Daily currency report
Sterling was scrutinised after a poll showed a growing risk no party will win an outright majority in the upcoming election which created fears as a 'hung' parliament is perceived to be less able to reduce the UK's mounting debt.
The pound sank to a ten month low against the dollar and a three month low against the euro as political unrest and the possibility of further credit easing by the Bank of England totally crucified the currency.
The dollar was strengthened versus a basket of its major rivals as moderating stocks and commodities revived the dollar's safe-haven allure. Nervousness surrounding an expected upcoming British Election and lingering worries about Greece's debt put the dollar in the spot light. Economic releases in the States were mixed including US Personal Income, which rose 0.1 per cent month on month in January and US Personal Spending, which rose by 0.5 per cent.

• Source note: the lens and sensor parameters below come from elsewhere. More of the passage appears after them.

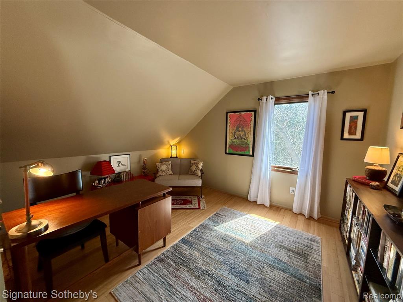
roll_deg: -1.4
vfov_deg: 85.7
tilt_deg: -7.1
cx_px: 202
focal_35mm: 14
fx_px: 163
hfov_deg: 102.1
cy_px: 151
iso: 250
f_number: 2.2
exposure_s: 1/120
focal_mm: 2.22
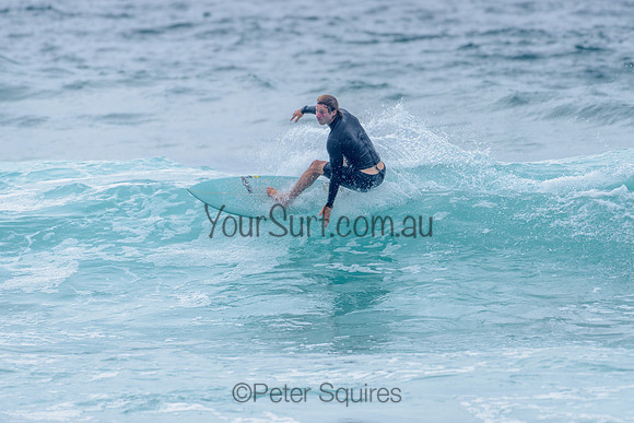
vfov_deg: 2.2
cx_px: 345
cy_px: 168
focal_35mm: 613
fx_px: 10794
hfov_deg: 3.4
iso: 180
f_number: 5.6
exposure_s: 1/2000
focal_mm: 500
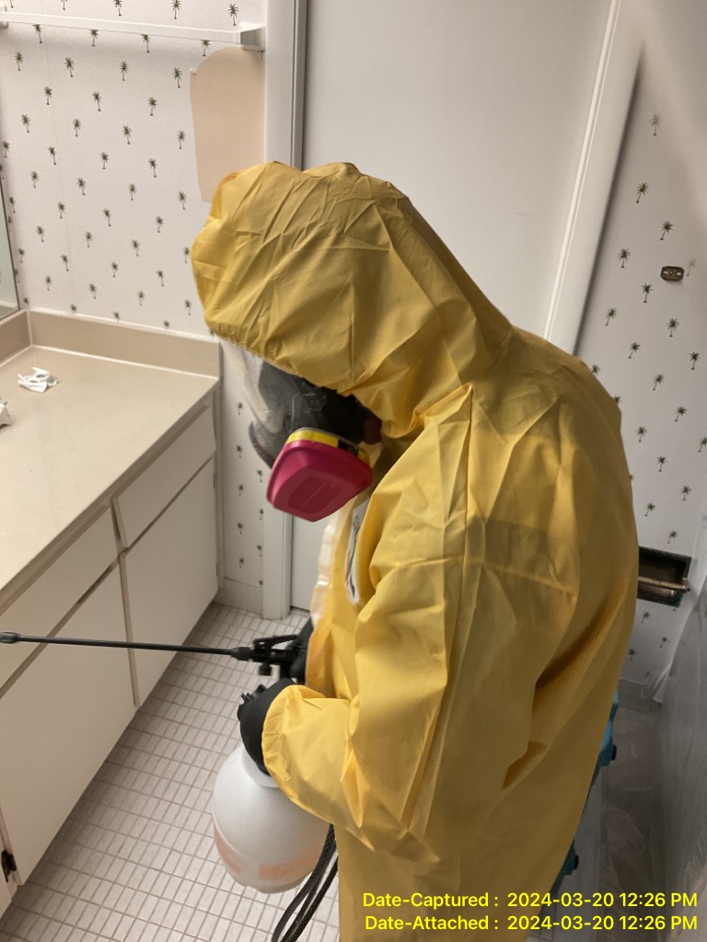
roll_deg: -3.6
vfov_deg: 61.7
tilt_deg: -30.7
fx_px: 790
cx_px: 354
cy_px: 471
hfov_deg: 48.2
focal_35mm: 29
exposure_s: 1/50
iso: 80
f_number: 1.8
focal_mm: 3
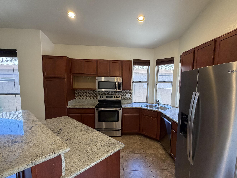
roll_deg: -1.3
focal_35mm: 17
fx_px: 116
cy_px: 96
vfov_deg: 74.6
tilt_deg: -6.2
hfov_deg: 90.9
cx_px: 125
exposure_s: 1/60
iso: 200
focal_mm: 2.22
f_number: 2.2
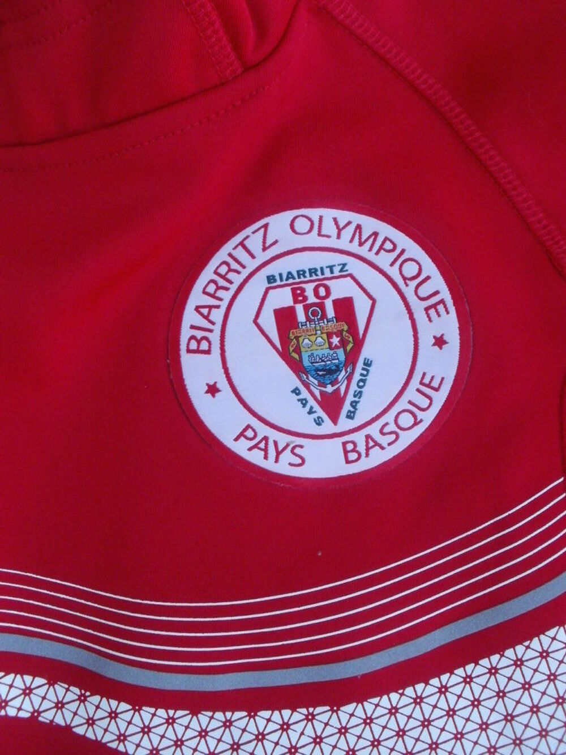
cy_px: 378
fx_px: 785
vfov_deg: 51.4
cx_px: 283
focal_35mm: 36
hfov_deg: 39.7
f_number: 5.6
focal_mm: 6.3
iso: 400
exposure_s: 1/100
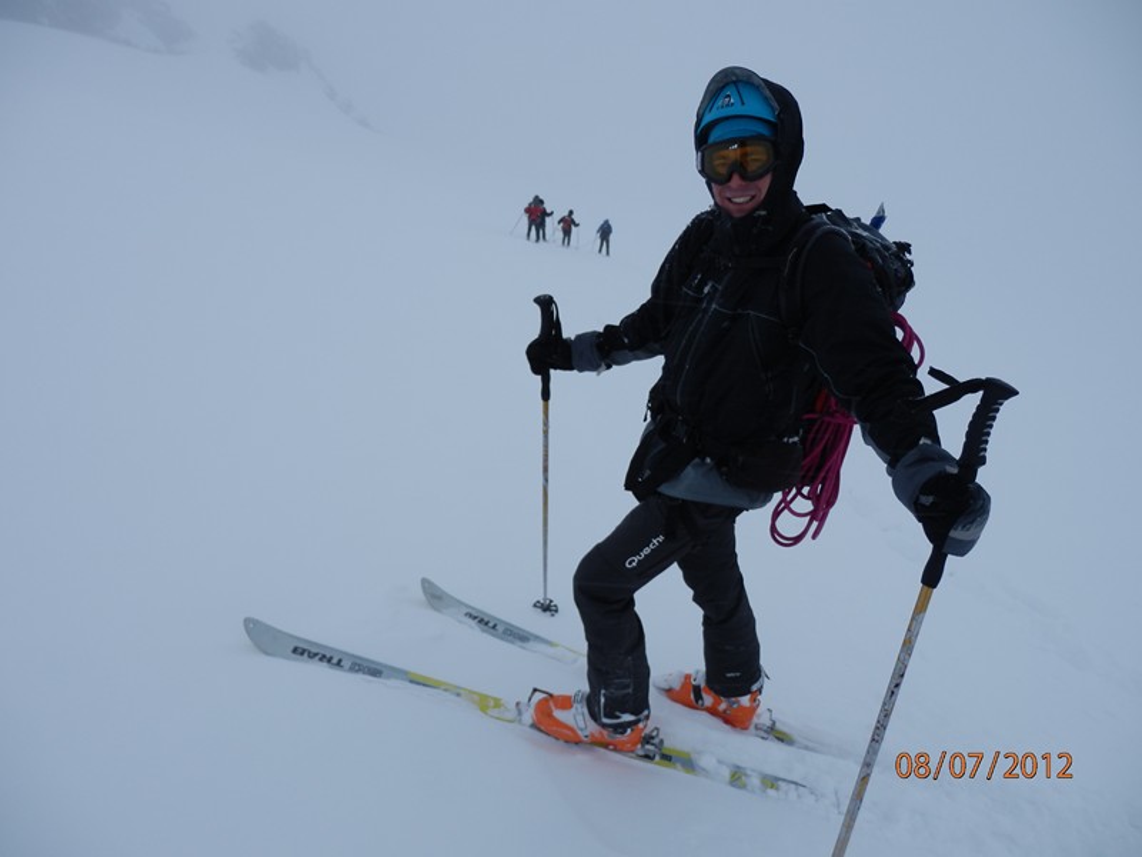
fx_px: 825
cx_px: 571
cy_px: 428
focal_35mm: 25
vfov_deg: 54.9
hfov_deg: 69.4
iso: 80
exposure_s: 1/250
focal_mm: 4.5
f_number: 8.7
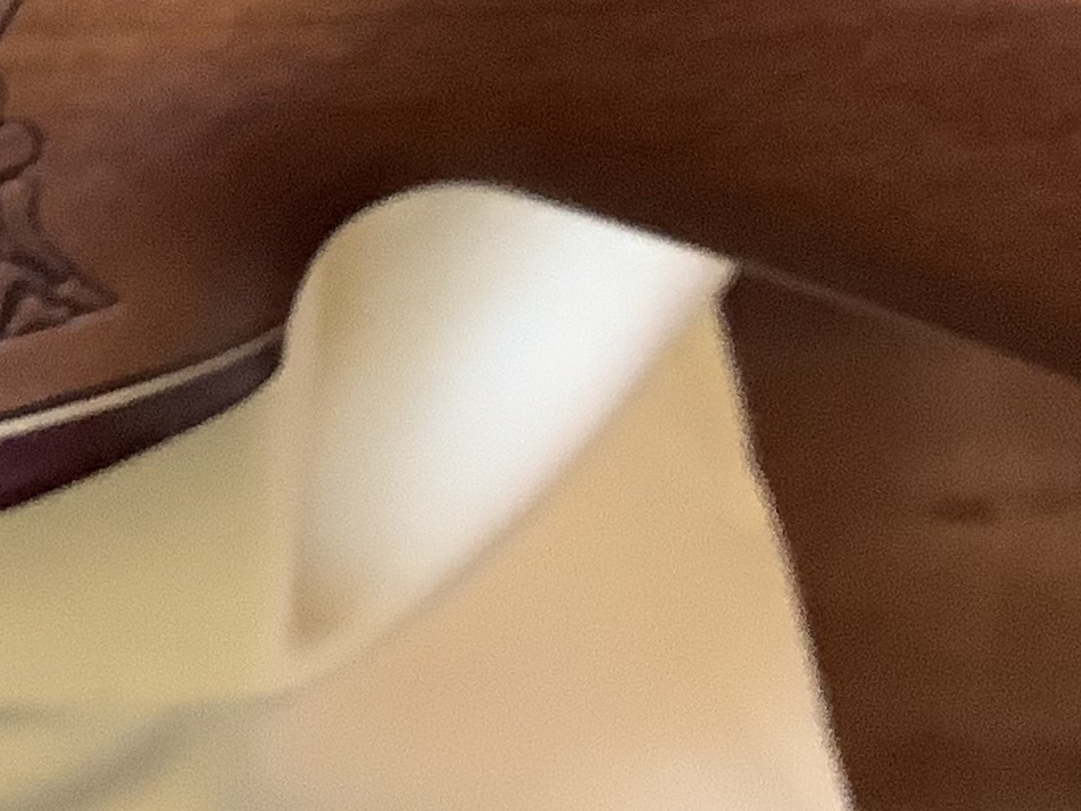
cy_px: -133
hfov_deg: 15.8
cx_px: 844
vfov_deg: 11.7
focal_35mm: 124
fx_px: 3872
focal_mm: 3.3
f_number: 2.4
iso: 250
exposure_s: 1/50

The euro dropped as a heavy sell-off of the pound spooked currency markets, prompting a knee-jerk drop in the single currency against the dollar. Conflicting headlines out of the eurozone regarding German aid to indebted Greece drove the euro's direction. Even though near-term support to Greece from the EU is on the horizon, its longer term upside should remain severely limited by the prospect for similar scenarios arising in other EU countries such as Italy, Spain, Portugal and Ireland
The yen continued to come under selling pressure despite upbeat jobs data. On the macroeconomic front, Japanese unemployment rate dropped in January to 4.9 per cent from the 5.1 per cent rate in December, against market expectations to remain unchanged. Furthermore, news about merger activities has added to risk appetite, as investors took them as a signal of confidence among big companies.